Sunday, January 17, 2010

Why Artificial Sweeteners Are Making You Fat




Although low-calorie sweeteners are a dietary staple for many people trying to maintain or lose weight, according to a study published in JAMA (Journal of the American Medical Association) an emerging body of evidence suggests artificial sweeteners offer little help to dieters and may even help promote weight gain.

Yup, you read that correctly.  Studies have suggested that low-calorie sweeteners may actually increase appetite for sweet foods, promote overeating, and lead to weight gain.

Sweeter Than Sucrose (table sugar)
Artificial sweeteners are a hundred times sweeter than sucrose (table sugar).

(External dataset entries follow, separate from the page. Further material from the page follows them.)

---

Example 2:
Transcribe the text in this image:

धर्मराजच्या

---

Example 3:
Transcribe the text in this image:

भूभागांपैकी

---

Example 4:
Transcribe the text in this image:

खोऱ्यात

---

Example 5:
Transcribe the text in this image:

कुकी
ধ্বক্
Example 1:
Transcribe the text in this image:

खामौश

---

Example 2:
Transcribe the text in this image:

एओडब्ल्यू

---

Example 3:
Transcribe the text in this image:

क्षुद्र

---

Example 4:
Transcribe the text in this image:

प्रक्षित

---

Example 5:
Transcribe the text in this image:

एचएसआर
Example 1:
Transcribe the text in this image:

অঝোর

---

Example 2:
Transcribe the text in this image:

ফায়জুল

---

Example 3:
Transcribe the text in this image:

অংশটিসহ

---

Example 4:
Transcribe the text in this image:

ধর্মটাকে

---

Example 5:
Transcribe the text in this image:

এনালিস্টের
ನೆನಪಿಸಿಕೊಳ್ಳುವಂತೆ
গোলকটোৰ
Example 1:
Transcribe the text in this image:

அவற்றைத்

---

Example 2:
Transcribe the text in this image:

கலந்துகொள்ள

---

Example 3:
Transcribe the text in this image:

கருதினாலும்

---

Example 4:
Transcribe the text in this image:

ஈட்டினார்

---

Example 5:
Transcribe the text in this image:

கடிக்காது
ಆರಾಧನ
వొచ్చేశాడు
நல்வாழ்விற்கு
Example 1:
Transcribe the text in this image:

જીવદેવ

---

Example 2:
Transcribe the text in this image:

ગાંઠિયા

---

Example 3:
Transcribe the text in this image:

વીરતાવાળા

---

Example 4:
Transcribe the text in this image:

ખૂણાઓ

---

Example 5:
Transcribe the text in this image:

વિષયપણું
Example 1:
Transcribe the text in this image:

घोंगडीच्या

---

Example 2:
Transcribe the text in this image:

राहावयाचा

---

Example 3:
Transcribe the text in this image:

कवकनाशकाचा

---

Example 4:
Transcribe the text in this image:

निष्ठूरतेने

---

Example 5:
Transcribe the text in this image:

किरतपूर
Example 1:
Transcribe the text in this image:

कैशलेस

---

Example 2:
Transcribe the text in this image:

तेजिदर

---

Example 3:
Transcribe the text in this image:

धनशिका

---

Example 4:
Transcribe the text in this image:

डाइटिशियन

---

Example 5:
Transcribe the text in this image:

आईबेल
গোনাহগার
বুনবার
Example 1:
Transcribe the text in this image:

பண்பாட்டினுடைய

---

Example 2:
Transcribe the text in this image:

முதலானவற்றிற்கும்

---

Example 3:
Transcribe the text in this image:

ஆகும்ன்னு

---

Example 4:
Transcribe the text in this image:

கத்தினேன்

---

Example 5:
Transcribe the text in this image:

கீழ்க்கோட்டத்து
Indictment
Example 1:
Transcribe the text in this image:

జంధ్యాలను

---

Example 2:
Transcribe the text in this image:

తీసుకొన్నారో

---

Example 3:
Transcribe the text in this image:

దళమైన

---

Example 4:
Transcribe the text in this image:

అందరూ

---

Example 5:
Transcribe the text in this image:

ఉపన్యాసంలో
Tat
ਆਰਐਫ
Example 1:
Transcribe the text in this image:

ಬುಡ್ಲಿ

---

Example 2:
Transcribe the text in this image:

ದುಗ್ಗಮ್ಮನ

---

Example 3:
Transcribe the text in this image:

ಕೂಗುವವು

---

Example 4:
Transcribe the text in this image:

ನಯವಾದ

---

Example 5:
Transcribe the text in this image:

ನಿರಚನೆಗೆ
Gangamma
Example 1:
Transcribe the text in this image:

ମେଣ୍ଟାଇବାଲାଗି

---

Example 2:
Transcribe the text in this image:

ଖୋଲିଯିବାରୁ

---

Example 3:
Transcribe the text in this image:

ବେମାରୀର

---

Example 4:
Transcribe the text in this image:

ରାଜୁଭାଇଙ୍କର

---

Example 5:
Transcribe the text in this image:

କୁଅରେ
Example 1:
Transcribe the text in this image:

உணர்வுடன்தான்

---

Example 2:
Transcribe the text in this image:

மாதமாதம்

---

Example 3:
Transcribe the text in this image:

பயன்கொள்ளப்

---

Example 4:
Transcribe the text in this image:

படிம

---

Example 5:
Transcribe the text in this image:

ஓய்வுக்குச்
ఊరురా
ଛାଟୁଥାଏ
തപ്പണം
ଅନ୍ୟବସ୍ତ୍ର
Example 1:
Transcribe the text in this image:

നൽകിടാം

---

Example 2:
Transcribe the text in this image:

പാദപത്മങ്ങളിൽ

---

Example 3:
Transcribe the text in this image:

By getting ourselves used to so much sweet, normal sweet flavors, of fruit for example, become bland and so do other healthful foods such as grains and vegetables, thus reducing our willingness to consume them and ultimately compromising the quality of our diet.  If you struggle with sugar cravings, any healthy eating plan will be difficult because you will constantly be craving “sweet”.

Psychologists at Purdue University's Ingestive Behavior Research Center reported that relative to rats that ate yogurt sweetened with glucose (a simple sugar with 15 calories/teaspoon, the same as table sugar), rats given yogurt sweetened with zero-calorie saccharin later consumed more calories, gained more weight, put on more body fat, and didn't make up for it by cutting back later, all at levels of statistical significance.

Artificial Sweeteners Confuse the Body
The dissociation between sweet taste and calorie intake may put the regulatory system that controls hunger and body weight out of sync, thus sabotaging weight loss plans.  Sweet foods provide a "salient orosensory stimulus" that strongly predicts someone is about to take in a lot of calories. Ingestive and digestive reflexes gear up for that intake but when false sweetness isn't followed by lots of calories, the system gets confused. Thus, people may eat more or expend less energy than they otherwise would.